# Dwarf Hotot Thread--You Know You Want One



## CYGChickies (Nov 21, 2011)

I have four of the coolest Dwarf Hotots in the world, Isis, Sekhmet, Nile and Thoth. Isis is my oldest doe at 6 months and she's an affectionate rabbit--unless she doesn't feel like it! Nile is my oldest buck and he's not affectionate but is the best behaved rabbit I've ever seen! I think you could balance him on a saucer on a broomhandle and he'd never move, a very easy rabbit to hold and pose--he's also my mismark. Thoth was Cleopatra for a while and was my little spoiled princess! Now he's a spoiled little prince! He licks your face without nibbling--but loves to chew on feet!--and plays catch with chew toys, no kidding. Sekhmet is the newest of the group and is not quite two months old. She's a plucky, sassy little devil who will pose and show off in your hand rather than cuddle up and try to hide. She wants the world to know she's the big dog--even though she's tiny! 

A woman online--a different forum--was telling someone buying a rabbit from me that Dwarf Hotots have no personality and bad teeth! I could have slapped her if only I could have found her! My DHs are full of personality and have noticeably different moods and reactions. They are the little firecrackers of our Rabbitry but we don't have any aggressive or "wild" ones. It's just obvious that they think highly of themselves--the cats of rabbits, if you will. They are showstoppers, conversation starters and they know it enough to show off.

## Exercises to complete:
A. According to the Dwarf Hotot thread, why is Nile a very easy rabbit to hold and pose? Answer in one to three sentences.
B. Write the next part of the Dwarf Hotot thread, picking up after its final sentence.
The lines after the thread are not needed for any task.

## Data segment:
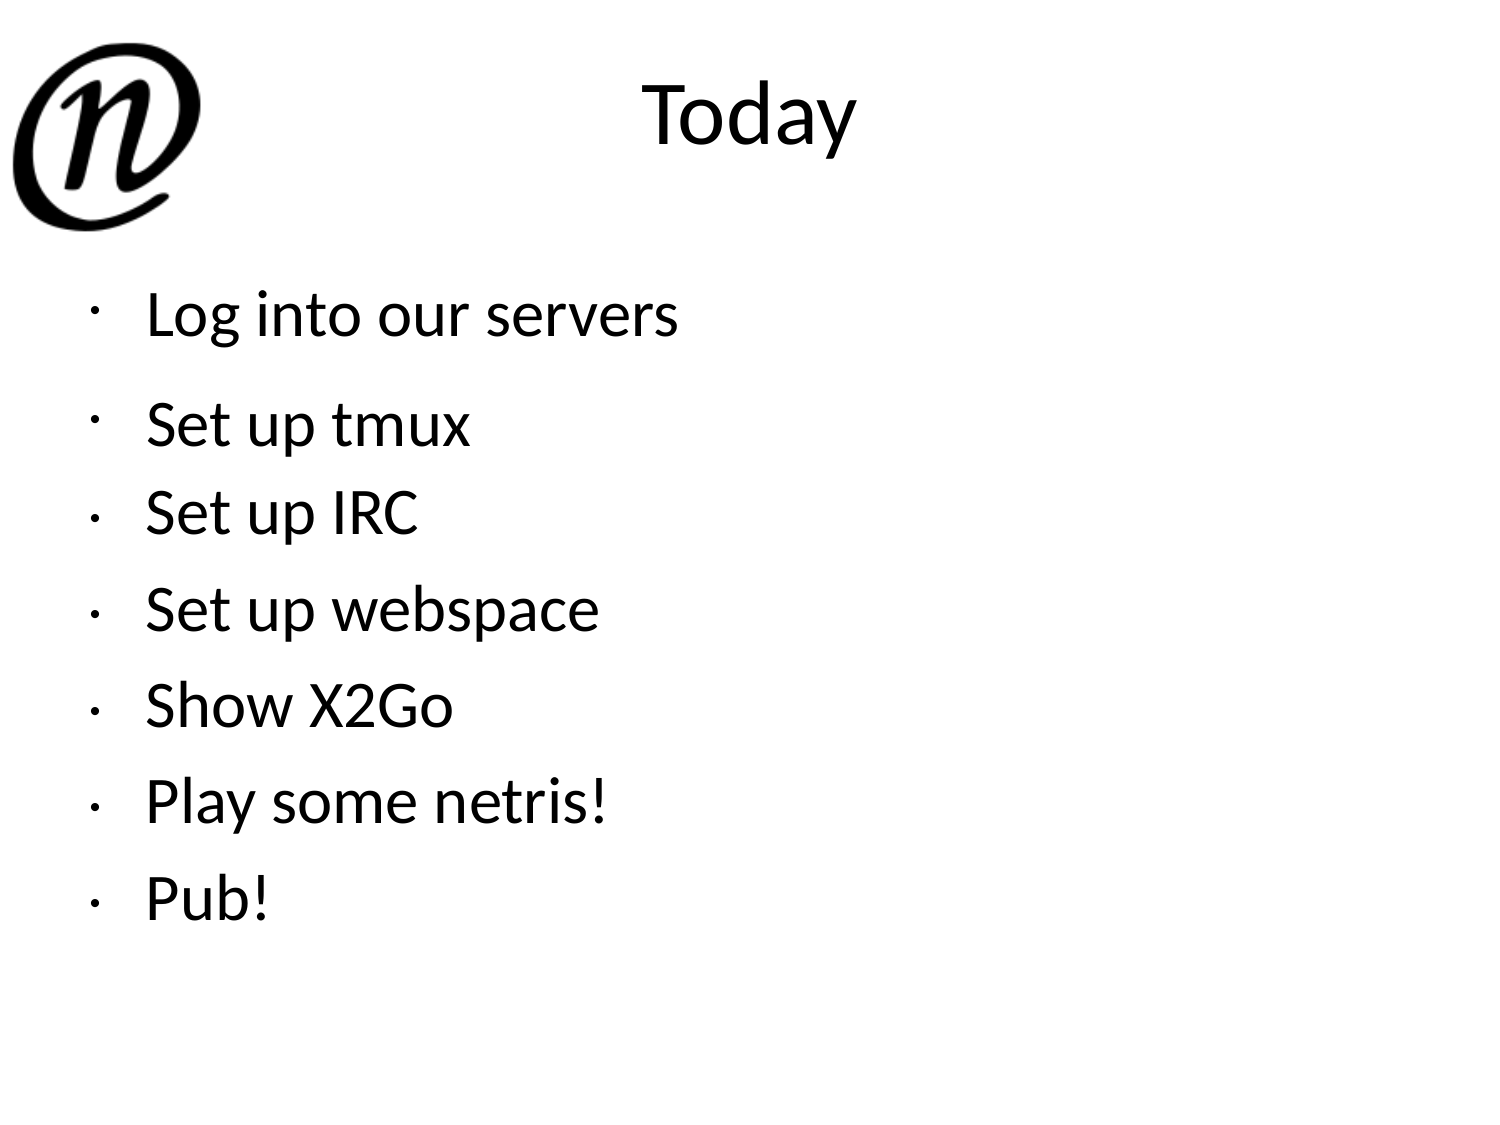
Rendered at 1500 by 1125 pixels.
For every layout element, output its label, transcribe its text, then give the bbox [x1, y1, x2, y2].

## Written answers:
A. Nile is the best-behaved rabbit the poster has ever seen. The poster thinks he could be balanced on a saucer on a broomhandle and would never move.

B.
Anybody else love their Dwarf Hotots? Somebody thinking about getting them or just think they're cute? Feel free to chime in!

CYG


----------



## currycomb (Nov 21, 2011)

we have one dwarf hotot buck, named hottie. sweet little rabbit, lots of personality. guess that is why i keep him. don't have any dwarf does to breed him to, but i am always looking for one or two. just not alot of them out there. (and not paying 40 or 50 for a rabbit).


----------



## CYGChickies (Nov 21, 2011)

Yeah they are a pricey bunny! I paid 35-40 on all of mine. I've never seen a nonped one before but they're not real common around here. I love mine though and can't wait to have my own little kits!

CYG


----------



## Ms. Research (Nov 22, 2011)

I have to say I really like these sweet little bunnies.  Just classy looking.  

I was told that these small rabbits do have problems with their teeth.  Small jaw.  My Rabbit Vet said that about Kreacher, who tops in a whopping 2 lbs.  But if you breed them right, jaw issues shouldn't be a problem.   Kreacher's teeth are just fine.  

I have to say these rabbits are very rare in this area as well.  So breeding stock would be a bit higher than just say Hollands or Mini Rexes.  Lots of stock out there because they are poplar.  I think it's the color that attracts most people to rabbits.  But with Dwarf Hotots they have just one color but with an unique pattern around the eyes.  It's more breeding for standards than what color you will get.  Just my two cents.  

They are lovely little bunnies.   And if I was interested in breeding these sweet bunnies, I would pay $40 or $50 for a true Hotot.


----------



## Rilly10 (Mar 22, 2012)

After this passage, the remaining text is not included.